With the records below as input, work out how many lines include the word "SIZE". Give only the number.

--- MATERIAL PROVIDED Enclosed Below ---

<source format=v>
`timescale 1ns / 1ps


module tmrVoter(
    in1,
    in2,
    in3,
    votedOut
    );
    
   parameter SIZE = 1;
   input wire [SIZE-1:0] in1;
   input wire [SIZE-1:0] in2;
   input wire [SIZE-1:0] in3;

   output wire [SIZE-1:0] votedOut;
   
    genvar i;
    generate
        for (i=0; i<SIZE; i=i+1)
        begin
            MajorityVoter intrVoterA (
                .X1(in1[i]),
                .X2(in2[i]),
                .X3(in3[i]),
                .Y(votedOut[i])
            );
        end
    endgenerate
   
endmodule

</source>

--- End of Enclosed MATERIAL PROVIDED ---
--- MATERIAL PROVIDED Enclosed Below ---

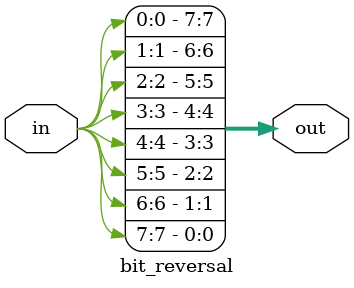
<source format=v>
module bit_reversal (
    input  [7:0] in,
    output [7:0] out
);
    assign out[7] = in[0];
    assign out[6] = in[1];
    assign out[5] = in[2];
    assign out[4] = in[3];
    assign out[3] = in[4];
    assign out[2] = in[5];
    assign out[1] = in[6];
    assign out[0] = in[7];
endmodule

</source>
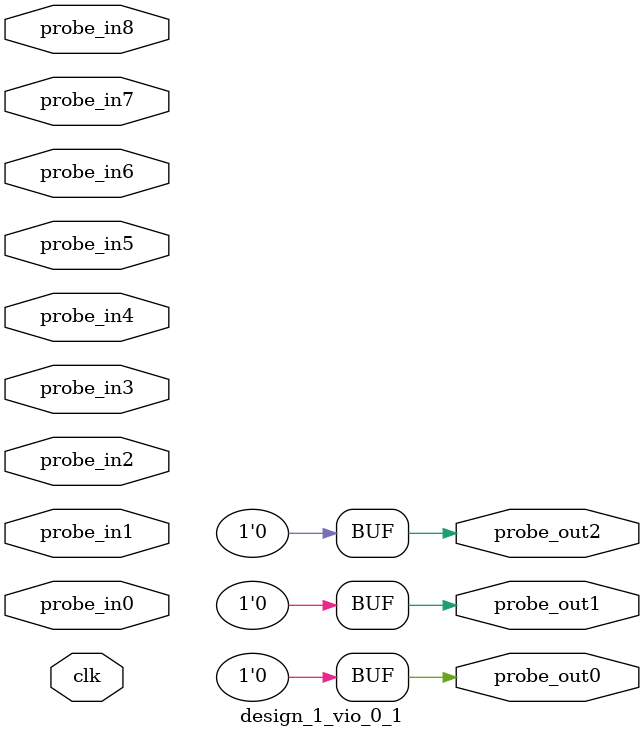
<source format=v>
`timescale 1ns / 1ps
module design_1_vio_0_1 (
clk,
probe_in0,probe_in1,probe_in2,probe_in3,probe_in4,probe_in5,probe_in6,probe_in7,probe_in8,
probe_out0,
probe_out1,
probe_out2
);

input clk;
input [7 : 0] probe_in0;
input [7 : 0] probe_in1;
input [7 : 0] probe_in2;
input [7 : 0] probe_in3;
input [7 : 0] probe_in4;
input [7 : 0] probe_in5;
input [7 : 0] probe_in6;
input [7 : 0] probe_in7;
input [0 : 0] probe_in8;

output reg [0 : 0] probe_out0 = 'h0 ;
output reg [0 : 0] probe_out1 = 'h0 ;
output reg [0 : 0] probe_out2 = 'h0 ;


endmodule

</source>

--- End of Enclosed MATERIAL PROVIDED ---

- _ANSWER SECTION_
6